Transcribe the entries below exactly as they appear.

- - - -

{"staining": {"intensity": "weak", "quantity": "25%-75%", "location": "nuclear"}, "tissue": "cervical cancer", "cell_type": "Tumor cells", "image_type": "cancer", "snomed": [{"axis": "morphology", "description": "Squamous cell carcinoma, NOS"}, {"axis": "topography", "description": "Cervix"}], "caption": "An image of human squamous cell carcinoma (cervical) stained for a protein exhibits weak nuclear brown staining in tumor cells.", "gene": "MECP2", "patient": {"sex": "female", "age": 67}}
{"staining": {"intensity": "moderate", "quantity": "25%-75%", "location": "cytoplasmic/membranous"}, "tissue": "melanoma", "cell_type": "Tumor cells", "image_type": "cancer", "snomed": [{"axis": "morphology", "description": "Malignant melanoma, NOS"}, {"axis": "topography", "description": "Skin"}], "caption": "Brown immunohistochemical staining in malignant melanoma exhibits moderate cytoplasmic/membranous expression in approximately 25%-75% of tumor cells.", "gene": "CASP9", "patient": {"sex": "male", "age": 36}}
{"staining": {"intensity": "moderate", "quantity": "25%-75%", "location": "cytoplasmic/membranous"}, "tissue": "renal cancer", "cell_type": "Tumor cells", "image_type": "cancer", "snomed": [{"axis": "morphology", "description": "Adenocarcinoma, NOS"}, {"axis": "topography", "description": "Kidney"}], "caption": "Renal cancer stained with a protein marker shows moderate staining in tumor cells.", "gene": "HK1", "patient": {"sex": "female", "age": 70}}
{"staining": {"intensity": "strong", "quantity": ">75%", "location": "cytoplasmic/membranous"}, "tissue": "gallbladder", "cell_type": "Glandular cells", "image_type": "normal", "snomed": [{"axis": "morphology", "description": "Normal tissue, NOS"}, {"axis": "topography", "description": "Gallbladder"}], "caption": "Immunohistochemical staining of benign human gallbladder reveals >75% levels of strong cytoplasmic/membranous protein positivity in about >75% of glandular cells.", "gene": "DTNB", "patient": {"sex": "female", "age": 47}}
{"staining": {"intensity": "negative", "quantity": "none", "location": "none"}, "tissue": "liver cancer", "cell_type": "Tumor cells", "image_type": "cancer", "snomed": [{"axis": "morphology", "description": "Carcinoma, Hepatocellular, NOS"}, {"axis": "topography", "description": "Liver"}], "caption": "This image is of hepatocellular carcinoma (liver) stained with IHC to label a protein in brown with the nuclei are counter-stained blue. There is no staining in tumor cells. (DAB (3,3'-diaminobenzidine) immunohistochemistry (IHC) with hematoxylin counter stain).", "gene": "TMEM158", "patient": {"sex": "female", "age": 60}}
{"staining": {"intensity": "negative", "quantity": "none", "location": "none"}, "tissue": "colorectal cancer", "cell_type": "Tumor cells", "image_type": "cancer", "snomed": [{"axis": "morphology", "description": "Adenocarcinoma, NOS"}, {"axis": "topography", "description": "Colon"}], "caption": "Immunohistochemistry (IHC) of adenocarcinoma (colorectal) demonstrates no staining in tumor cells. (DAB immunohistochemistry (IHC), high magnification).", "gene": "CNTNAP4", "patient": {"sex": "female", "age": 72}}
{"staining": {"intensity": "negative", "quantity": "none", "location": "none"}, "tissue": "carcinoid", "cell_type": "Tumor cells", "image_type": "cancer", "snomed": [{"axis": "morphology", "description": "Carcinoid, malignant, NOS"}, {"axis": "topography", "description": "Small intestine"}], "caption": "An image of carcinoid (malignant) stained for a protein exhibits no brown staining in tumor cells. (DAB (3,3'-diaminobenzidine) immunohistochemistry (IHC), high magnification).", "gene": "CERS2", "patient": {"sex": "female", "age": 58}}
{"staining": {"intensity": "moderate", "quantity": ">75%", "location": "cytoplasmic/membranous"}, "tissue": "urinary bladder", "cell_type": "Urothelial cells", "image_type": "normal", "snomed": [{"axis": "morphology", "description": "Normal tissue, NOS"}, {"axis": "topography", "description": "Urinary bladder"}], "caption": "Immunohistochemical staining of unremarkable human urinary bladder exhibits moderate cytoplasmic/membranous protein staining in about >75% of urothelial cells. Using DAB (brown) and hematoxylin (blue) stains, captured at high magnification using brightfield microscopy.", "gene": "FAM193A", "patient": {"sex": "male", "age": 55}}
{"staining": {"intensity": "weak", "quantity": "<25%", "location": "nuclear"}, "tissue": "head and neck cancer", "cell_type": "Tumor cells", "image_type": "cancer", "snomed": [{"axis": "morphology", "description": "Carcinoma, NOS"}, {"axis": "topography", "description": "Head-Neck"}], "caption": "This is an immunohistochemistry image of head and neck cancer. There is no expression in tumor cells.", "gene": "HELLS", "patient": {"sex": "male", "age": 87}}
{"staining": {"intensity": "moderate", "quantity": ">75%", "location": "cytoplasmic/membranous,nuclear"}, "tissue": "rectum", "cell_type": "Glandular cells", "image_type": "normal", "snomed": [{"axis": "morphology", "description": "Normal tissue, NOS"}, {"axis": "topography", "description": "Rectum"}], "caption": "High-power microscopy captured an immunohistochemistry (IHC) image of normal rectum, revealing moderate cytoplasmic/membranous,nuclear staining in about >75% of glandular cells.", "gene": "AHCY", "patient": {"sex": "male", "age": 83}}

- - - -

### WRITTEN RESPONSE:
{"staining": {"intensity": "weak", "quantity": "25%-75%", "location": "nuclear"}, "tissue": "cervical cancer", "cell_type": "Tumor cells", "image_type": "cancer", "snomed": [{"axis": "morphology", "description": "Squamous cell carcinoma, NOS"}, {"axis": "topography", "description": "Cervix"}], "caption": "An image of human squamous cell carcinoma (cervical) stained for a protein exhibits weak nuclear brown staining in tumor cells.", "gene": "MECP2", "patient": {"sex": "female", "age": 67}}
{"staining": {"intensity": "moderate", "quantity": "25%-75%", "location": "cytoplasmic/membranous"}, "tissue": "melanoma", "cell_type": "Tumor cells", "image_type": "cancer", "snomed": [{"axis": "morphology", "description": "Malignant melanoma, NOS"}, {"axis": "topography", "description": "Skin"}], "caption": "Brown immunohistochemical staining in malignant melanoma exhibits moderate cytoplasmic/membranous expression in approximately 25%-75% of tumor cells.", "gene": "CASP9", "patient": {"sex": "male", "age": 36}}
{"staining": {"intensity": "moderate", "quantity": "25%-75%", "location": "cytoplasmic/membranous"}, "tissue": "renal cancer", "cell_type": "Tumor cells", "image_type": "cancer", "snomed": [{"axis": "morphology", "description": "Adenocarcinoma, NOS"}, {"axis": "topography", "description": "Kidney"}], "caption": "Renal cancer stained with a protein marker shows moderate staining in tumor cells.", "gene": "HK1", "patient": {"sex": "female", "age": 70}}
{"staining": {"intensity": "strong", "quantity": ">75%", "location": "cytoplasmic/membranous"}, "tissue": "gallbladder", "cell_type": "Glandular cells", "image_type": "normal", "snomed": [{"axis": "morphology", "description": "Normal tissue, NOS"}, {"axis": "topography", "description": "Gallbladder"}], "caption": "Immunohistochemical staining of benign human gallbladder reveals >75% levels of strong cytoplasmic/membranous protein positivity in about >75% of glandular cells.", "gene": "DTNB", "patient": {"sex": "female", "age": 47}}
{"staining": {"intensity": "negative", "quantity": "none", "location": "none"}, "tissue": "liver cancer", "cell_type": "Tumor cells", "image_type": "cancer", "snomed": [{"axis": "morphology", "description": "Carcinoma, Hepatocellular, NOS"}, {"axis": "topography", "description": "Liver"}], "caption": "This image is of hepatocellular carcinoma (liver) stained with IHC to label a protein in brown with the nuclei are counter-stained blue. There is no staining in tumor cells. (DAB (3,3'-diaminobenzidine) immunohistochemistry (IHC) with hematoxylin counter stain).", "gene": "TMEM158", "patient": {"sex": "female", "age": 60}}
{"staining": {"intensity": "negative", "quantity": "none", "location": "none"}, "tissue": "colorectal cancer", "cell_type": "Tumor cells", "image_type": "cancer", "snomed": [{"axis": "morphology", "description": "Adenocarcinoma, NOS"}, {"axis": "topography", "description": "Colon"}], "caption": "Immunohistochemistry (IHC) of adenocarcinoma (colorectal) demonstrates no staining in tumor cells. (DAB immunohistochemistry (IHC), high magnification).", "gene": "CNTNAP4", "patient": {"sex": "female", "age": 72}}
{"staining": {"intensity": "negative", "quantity": "none", "location": "none"}, "tissue": "carcinoid", "cell_type": "Tumor cells", "image_type": "cancer", "snomed": [{"axis": "morphology", "description": "Carcinoid, malignant, NOS"}, {"axis": "topography", "description": "Small intestine"}], "caption": "An image of carcinoid (malignant) stained for a protein exhibits no brown staining in tumor cells. (DAB (3,3'-diaminobenzidine) immunohistochemistry (IHC), high magnification).", "gene": "CERS2", "patient": {"sex": "female", "age": 58}}
{"staining": {"intensity": "moderate", "quantity": ">75%", "location": "cytoplasmic/membranous"}, "tissue": "urinary bladder", "cell_type": "Urothelial cells", "image_type": "normal", "snomed": [{"axis": "morphology", "description": "Normal tissue, NOS"}, {"axis": "topography", "description": "Urinary bladder"}], "caption": "Immunohistochemical staining of unremarkable human urinary bladder exhibits moderate cytoplasmic/membranous protein staining in about >75% of urothelial cells. Using DAB (brown) and hematoxylin (blue) stains, captured at high magnification using brightfield microscopy.", "gene": "FAM193A", "patient": {"sex": "male", "age": 55}}
{"staining": {"intensity": "weak", "quantity": "<25%", "location": "nuclear"}, "tissue": "head and neck cancer", "cell_type": "Tumor cells", "image_type": "cancer", "snomed": [{"axis": "morphology", "description": "Carcinoma, NOS"}, {"axis": "topography", "description": "Head-Neck"}], "caption": "This is an immunohistochemistry image of head and neck cancer. There is no expression in tumor cells.", "gene": "HELLS", "patient": {"sex": "male", "age": 87}}
{"staining": {"intensity": "moderate", "quantity": ">75%", "location": "cytoplasmic/membranous,nuclear"}, "tissue": "rectum", "cell_type": "Glandular cells", "image_type": "normal", "snomed": [{"axis": "morphology", "description": "Normal tissue, NOS"}, {"axis": "topography", "description": "Rectum"}], "caption": "High-power microscopy captured an immunohistochemistry (IHC) image of normal rectum, revealing moderate cytoplasmic/membranous,nuclear staining in about >75% of glandular cells.", "gene": "AHCY", "patient": {"sex": "male", "age": 83}}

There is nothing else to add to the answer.